■ GOAL OF THE EXERCISE:
Drop the pictures and extract exactly the lines from the one that contains "ou obtenir un" through the end of the material.
- - -
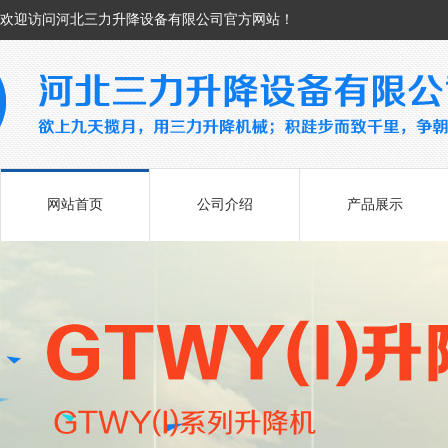
欢迎访问河北三力升降设备有限公司官方网站！
网站首页
公司介绍
产品展示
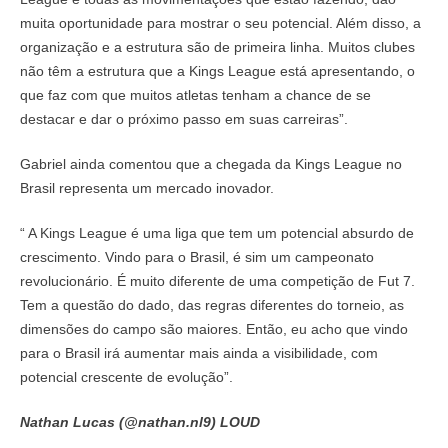
muita oportunidade para mostrar o seu potencial. Além disso, a
organização e a estrutura são de primeira linha. Muitos clubes
não têm a estrutura que a Kings League está apresentando, o
que faz com que muitos atletas tenham a chance de se
destacar e dar o próximo passo em suas carreiras”.
Gabriel ainda comentou que a chegada da Kings League no
Brasil representa um mercado inovador.
“ A Kings League é uma liga que tem um potencial absurdo de
crescimento. Vindo para o Brasil, é sim um campeonato
revolucionário. É muito diferente de uma competição de Fut 7.
Tem a questão do dado, das regras diferentes do torneio, as
dimensões do campo são maiores. Então, eu acho que vindo
para o Brasil irá aumentar mais ainda a visibilidade, com
potencial crescente de evolução”.
Nathan Lucas (@nathan.nl9) LOUD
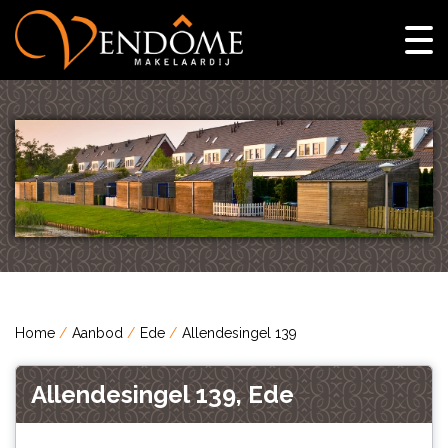
Home
Aanbod
Ede
Allendesingel 139
Allendesingel 139, Ede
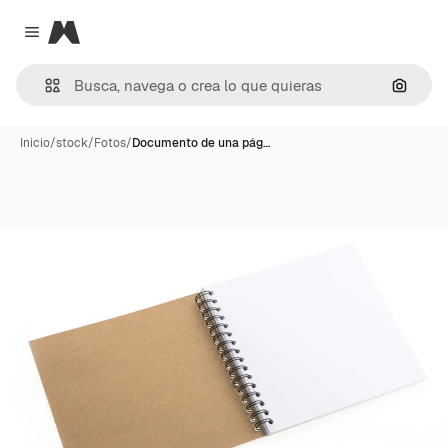
Magnific
Close menu
Buscar
Inicio
/
stock
/
Fotos
/
Documento de una pág…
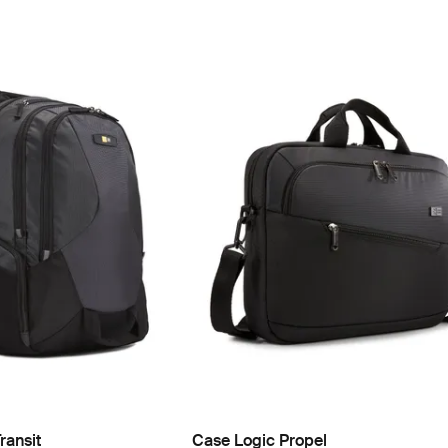
ransit
Case Logic Propel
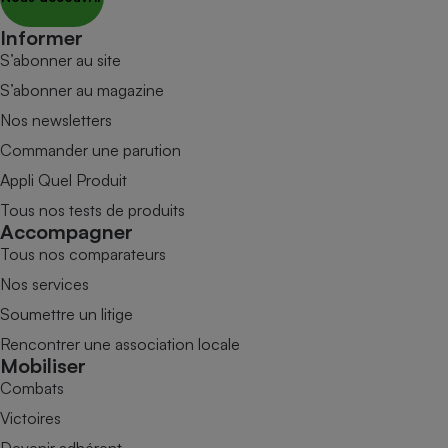
Informer
S’abonner au site
S’abonner au magazine
Nos newsletters
Commander une parution
Appli Quel Produit
Tous nos tests de produits
Accompagner
Tous nos comparateurs
Nos services
Soumettre un litige
Rencontrer une association locale
Mobiliser
Combats
Victoires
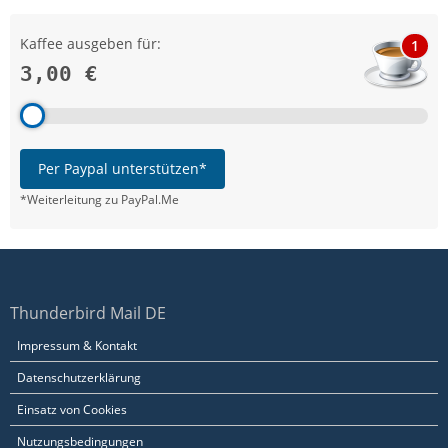
Kaffee ausgeben für:
1
3,00 €
Per Paypal unterstützen*
*Weiterleitung zu PayPal.Me
Thunderbird Mail DE
Impressum & Kontakt
Datenschutzerklärung
Einsatz von Cookies
Nutzungsbedingungen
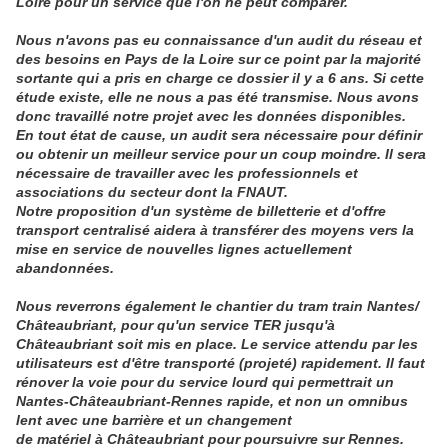
Loire pour un service que l'on ne peut comparer.
Nous n'avons pas eu connaissance d'un audit du réseau et
des besoins en Pays de la Loire sur ce point par la majorité
sortante qui a pris en charge ce dossier il y a 6 ans. Si cette
étude existe, elle ne nous a pas été transmise. Nous avons
donc travaillé notre projet avec les données disponibles.
En tout état de cause, un audit sera nécessaire pour définir
ou obtenir un meilleur service pour un coup moindre. Il sera
nécessaire de travailler avec les professionnels et
associations du secteur dont la FNAUT.
Notre proposition d'un système de billetterie et d'offre
transport centralisé aidera à transférer des moyens vers la
mise en service de nouvelles lignes actuellement
abandonnées.
Nous reverrons également le chantier du tram train Nantes/
Châteaubriant, pour qu'un service TER jusqu'à
Châteaubriant soit mis en place. Le service attendu par les
utilisateurs est d'être transporté (projeté) rapidement. Il faut
rénover la voie pour du service lourd qui permettrait un
Nantes-Châteaubriant-Rennes rapide, et non un omnibus
lent avec une barrière et un changement
de matériel à Châteaubriant pour poursuivre sur Rennes.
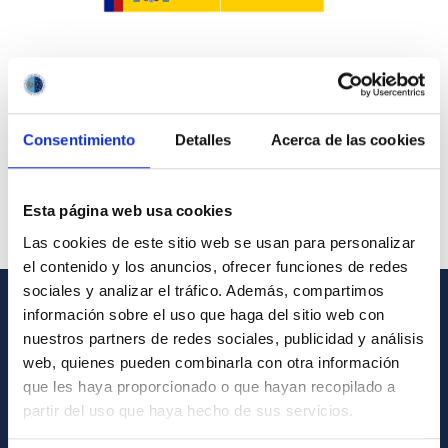
Consentimiento
Detalles
Acerca de las cookies
Esta página web usa cookies
Las cookies de este sitio web se usan para personalizar
el contenido y los anuncios, ofrecer funciones de redes
sociales y analizar el tráfico. Además, compartimos
información sobre el uso que haga del sitio web con
INFORMACIÓN GENERAL
nuestros partners de redes sociales, publicidad y análisis
web, quienes pueden combinarla con otra información
Contacto
que les haya proporcionado o que hayan recopilado a
Cómo llegar al IAC
partir del uso que haya hecho de sus servicios.
Directorio de personal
- - -
■ TASK RESPONSE:
ou obtenir un meilleur service pour un coup moindre. Il sera
nécessaire de travailler avec les professionnels et
associations du secteur dont la FNAUT.
Notre proposition d'un système de billetterie et d'offre
transport centralisé aidera à transférer des moyens vers la
mise en service de nouvelles lignes actuellement
abandonnées.
Nous reverrons également le chantier du tram train Nantes/
Châteaubriant, pour qu'un service TER jusqu'à
Châteaubriant soit mis en place. Le service attendu par les
utilisateurs est d'être transporté (projeté) rapidement. Il faut
rénover la voie pour du service lourd qui permettrait un
Nantes-Châteaubriant-Rennes rapide, et non un omnibus
lent avec une barrière et un changement
de matériel à Châteaubriant pour poursuivre sur Rennes.
Consentimiento
Detalles
Acerca de las cookies
Esta página web usa cookies
Las cookies de este sitio web se usan para personalizar
el contenido y los anuncios, ofrecer funciones de redes
sociales y analizar el tráfico. Además, compartimos
información sobre el uso que haga del sitio web con
INFORMACIÓN GENERAL
nuestros partners de redes sociales, publicidad y análisis
web, quienes pueden combinarla con otra información
Contacto
que les haya proporcionado o que hayan recopilado a
Cómo llegar al IAC
partir del uso que haya hecho de sus servicios.
Directorio de personal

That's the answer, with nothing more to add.